— ACTION ITEM —
Below are the records; collect from them each line containing the string "ankle".

— DATA FOR PROCESSING —
══════

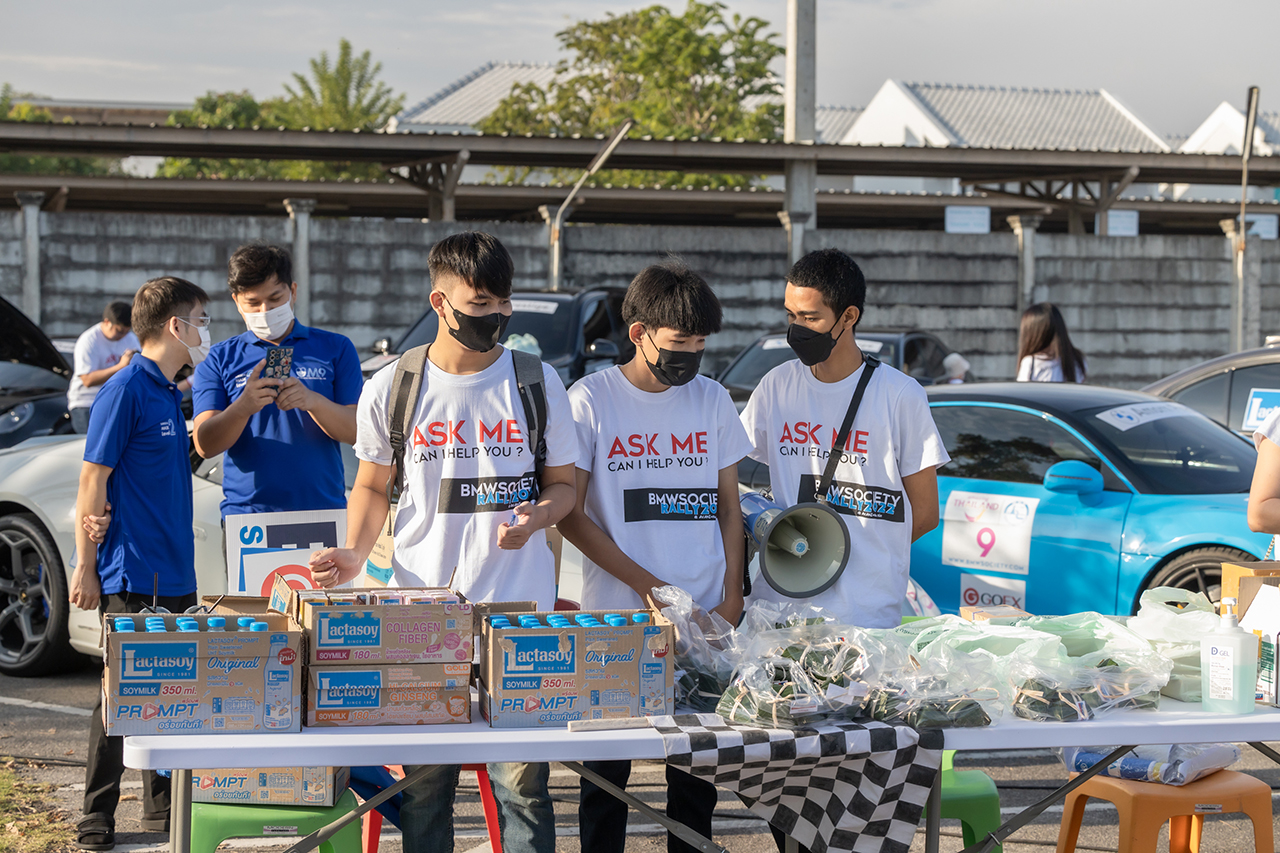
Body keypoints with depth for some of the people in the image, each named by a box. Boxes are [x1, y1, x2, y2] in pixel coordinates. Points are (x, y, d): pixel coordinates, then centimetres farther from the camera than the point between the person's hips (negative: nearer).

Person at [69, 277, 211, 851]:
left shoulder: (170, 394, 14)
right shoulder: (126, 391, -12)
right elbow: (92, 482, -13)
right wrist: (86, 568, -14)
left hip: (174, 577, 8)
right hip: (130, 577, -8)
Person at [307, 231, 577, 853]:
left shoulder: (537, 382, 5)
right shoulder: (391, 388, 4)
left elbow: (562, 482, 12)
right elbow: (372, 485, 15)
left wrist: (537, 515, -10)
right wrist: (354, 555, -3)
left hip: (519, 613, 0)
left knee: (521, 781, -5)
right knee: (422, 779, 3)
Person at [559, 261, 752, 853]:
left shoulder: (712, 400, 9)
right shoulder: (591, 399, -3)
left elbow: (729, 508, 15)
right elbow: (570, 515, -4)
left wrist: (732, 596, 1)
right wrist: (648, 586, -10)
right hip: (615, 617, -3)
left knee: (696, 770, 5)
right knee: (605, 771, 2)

══════

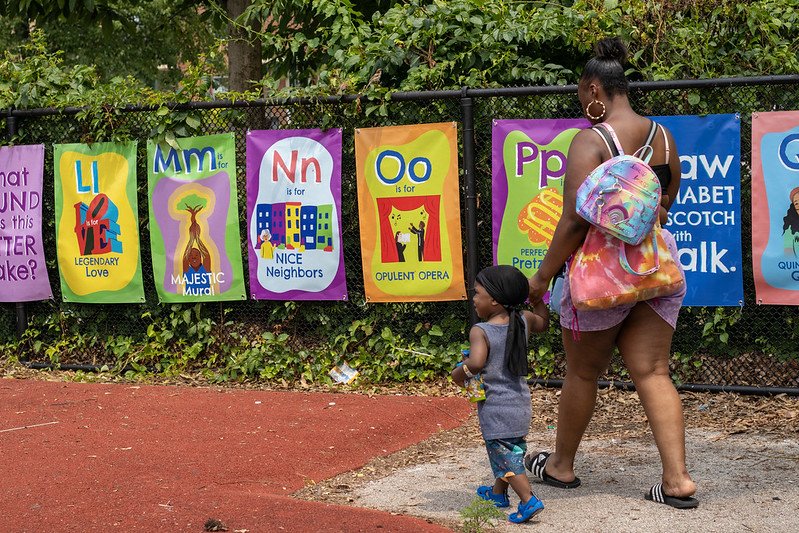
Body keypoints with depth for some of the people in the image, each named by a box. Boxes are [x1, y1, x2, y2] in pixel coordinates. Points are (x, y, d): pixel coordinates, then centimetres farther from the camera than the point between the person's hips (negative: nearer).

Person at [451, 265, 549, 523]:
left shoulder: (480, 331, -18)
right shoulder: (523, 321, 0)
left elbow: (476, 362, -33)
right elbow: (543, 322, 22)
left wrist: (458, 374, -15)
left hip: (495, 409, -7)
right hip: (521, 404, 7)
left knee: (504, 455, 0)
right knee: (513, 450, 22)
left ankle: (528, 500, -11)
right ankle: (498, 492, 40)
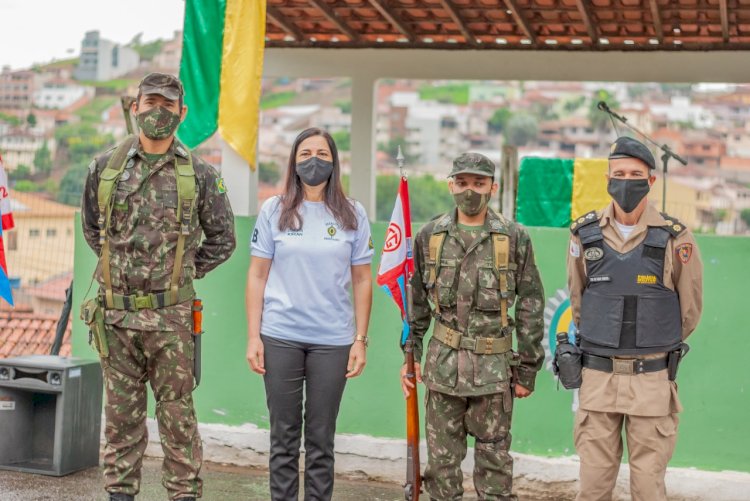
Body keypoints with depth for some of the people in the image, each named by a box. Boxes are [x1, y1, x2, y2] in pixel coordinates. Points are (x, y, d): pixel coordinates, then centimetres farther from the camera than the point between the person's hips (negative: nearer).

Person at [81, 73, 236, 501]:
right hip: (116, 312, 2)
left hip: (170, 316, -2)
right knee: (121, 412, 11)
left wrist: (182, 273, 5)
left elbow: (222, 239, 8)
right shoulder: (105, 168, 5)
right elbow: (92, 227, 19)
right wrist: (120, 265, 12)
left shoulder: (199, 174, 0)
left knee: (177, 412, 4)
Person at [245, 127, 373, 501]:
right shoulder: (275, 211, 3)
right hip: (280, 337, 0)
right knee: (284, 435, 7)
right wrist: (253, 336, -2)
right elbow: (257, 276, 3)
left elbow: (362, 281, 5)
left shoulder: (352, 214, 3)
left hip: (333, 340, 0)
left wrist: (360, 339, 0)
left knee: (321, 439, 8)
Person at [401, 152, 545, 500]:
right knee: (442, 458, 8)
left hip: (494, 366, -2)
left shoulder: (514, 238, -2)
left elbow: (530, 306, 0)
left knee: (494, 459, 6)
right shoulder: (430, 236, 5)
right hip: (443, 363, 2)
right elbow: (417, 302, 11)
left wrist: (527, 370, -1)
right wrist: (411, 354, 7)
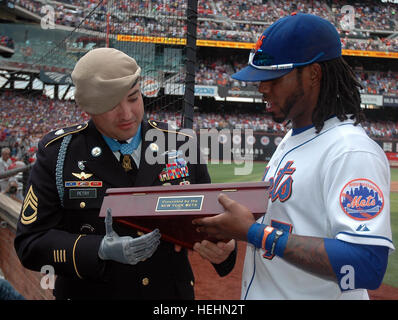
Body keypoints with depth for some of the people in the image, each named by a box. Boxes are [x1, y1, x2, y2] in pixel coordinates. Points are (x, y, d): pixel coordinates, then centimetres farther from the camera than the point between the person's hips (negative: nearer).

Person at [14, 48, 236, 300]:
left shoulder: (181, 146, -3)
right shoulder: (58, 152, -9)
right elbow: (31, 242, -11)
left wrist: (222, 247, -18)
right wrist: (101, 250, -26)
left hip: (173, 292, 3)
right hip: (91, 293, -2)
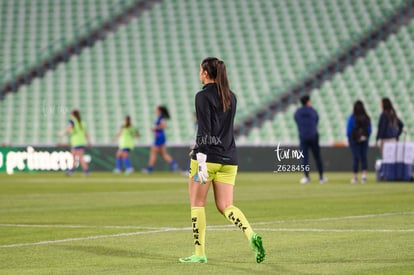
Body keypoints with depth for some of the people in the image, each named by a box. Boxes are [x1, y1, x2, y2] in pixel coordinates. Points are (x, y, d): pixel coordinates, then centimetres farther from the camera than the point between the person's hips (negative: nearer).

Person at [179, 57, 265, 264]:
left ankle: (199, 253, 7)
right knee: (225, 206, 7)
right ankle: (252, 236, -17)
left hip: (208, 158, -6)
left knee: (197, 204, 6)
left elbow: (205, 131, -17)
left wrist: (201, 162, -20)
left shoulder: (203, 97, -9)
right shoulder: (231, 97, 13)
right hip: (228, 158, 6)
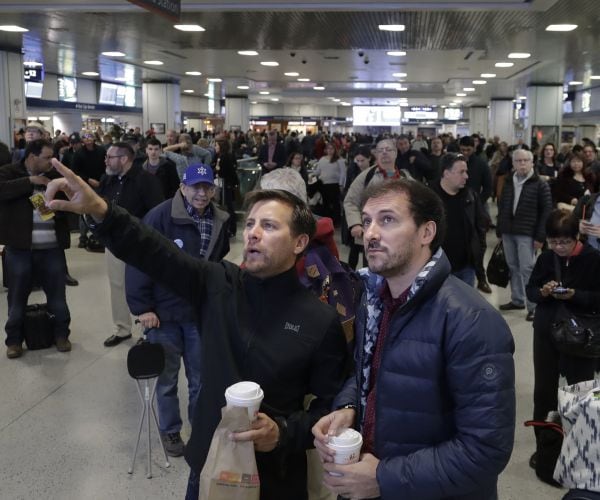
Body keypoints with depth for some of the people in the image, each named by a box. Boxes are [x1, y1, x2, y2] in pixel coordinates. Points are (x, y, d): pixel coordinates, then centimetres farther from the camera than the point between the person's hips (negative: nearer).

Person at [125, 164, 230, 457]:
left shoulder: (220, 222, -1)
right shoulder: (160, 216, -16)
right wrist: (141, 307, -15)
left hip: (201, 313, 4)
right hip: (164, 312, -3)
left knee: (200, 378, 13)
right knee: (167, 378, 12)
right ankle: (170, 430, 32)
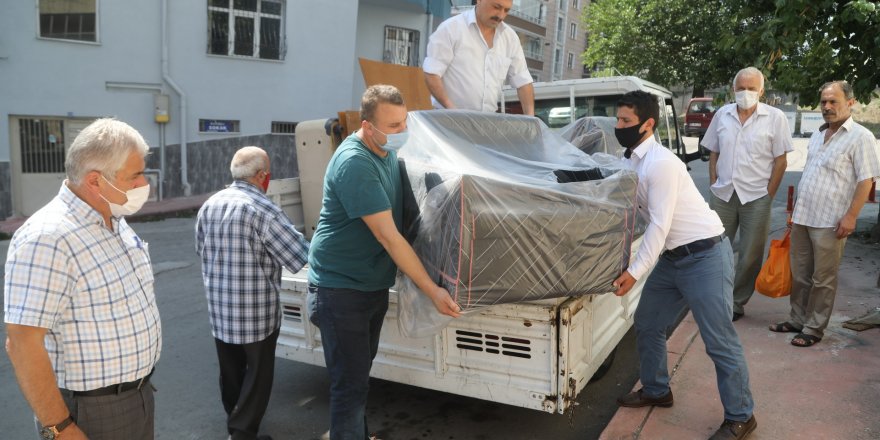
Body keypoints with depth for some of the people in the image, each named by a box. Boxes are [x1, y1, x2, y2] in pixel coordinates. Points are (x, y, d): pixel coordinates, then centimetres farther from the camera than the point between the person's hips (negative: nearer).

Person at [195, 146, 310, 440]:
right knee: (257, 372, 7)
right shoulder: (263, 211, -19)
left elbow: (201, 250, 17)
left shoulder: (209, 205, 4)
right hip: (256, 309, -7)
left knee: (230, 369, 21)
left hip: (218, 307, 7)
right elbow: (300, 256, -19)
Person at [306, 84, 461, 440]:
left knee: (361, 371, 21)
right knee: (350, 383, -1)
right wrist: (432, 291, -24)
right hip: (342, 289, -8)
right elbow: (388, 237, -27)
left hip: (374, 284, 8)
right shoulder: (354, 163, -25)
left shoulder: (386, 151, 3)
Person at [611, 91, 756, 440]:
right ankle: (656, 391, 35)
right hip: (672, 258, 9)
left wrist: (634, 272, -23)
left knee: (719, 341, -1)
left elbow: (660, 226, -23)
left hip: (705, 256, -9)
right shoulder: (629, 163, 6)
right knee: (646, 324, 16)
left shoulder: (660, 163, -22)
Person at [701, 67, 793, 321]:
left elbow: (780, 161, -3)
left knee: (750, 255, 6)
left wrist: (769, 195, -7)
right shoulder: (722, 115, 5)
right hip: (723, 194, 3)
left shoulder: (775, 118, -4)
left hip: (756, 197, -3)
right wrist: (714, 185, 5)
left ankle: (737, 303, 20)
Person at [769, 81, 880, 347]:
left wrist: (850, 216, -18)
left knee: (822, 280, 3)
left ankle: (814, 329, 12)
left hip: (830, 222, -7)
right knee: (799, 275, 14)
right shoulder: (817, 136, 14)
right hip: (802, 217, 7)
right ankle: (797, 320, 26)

══════

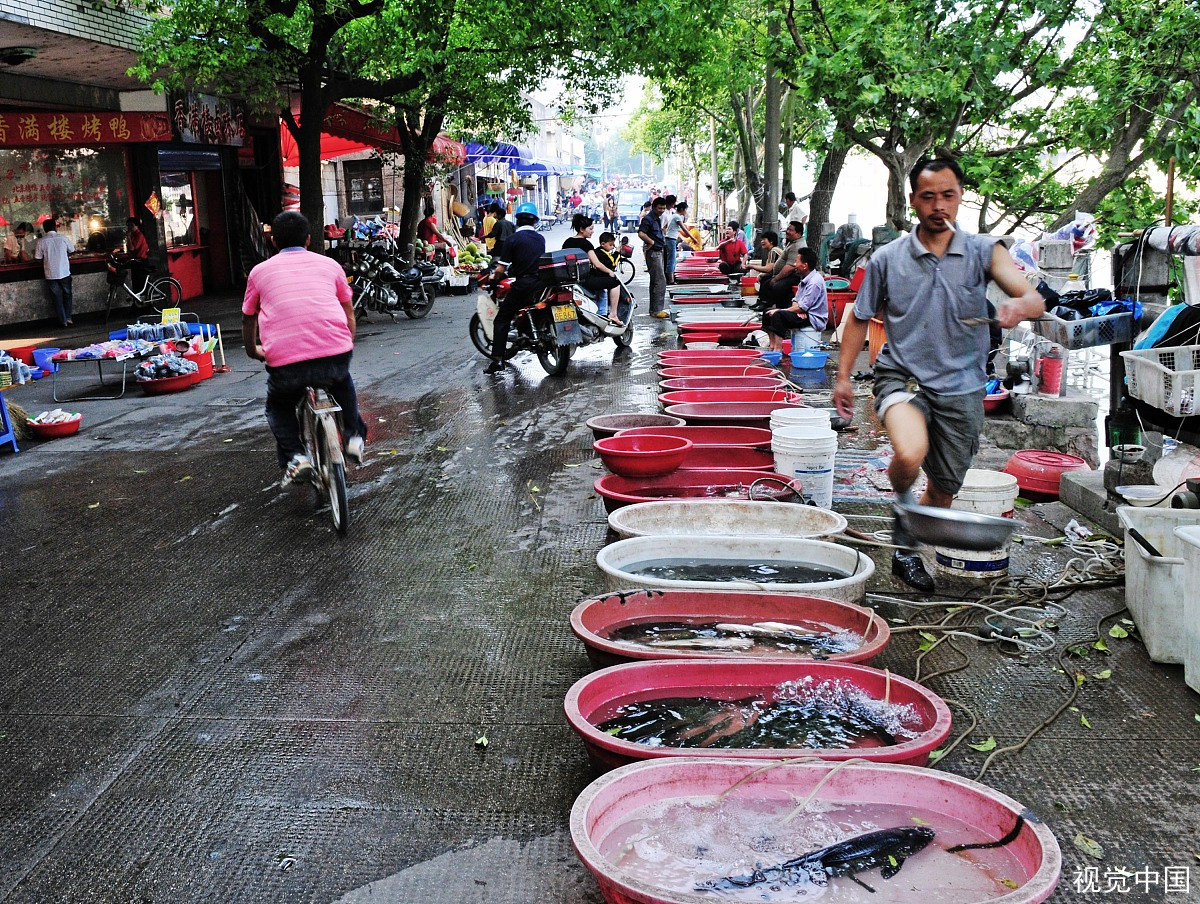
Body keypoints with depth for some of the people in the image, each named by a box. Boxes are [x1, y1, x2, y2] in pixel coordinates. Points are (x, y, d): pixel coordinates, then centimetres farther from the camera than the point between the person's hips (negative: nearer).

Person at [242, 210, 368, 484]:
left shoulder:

══════

— RESPONSE BELOW —
left ankle: (528, 500, -11)
right ankle: (498, 492, 40)
left ankle: (199, 253, 7)
right ankle: (252, 236, -17)
right ankle: (170, 430, 32)
right ankle: (656, 391, 35)
left ankle: (737, 303, 20)
left ankle: (814, 329, 12)
right ankle: (797, 320, 26)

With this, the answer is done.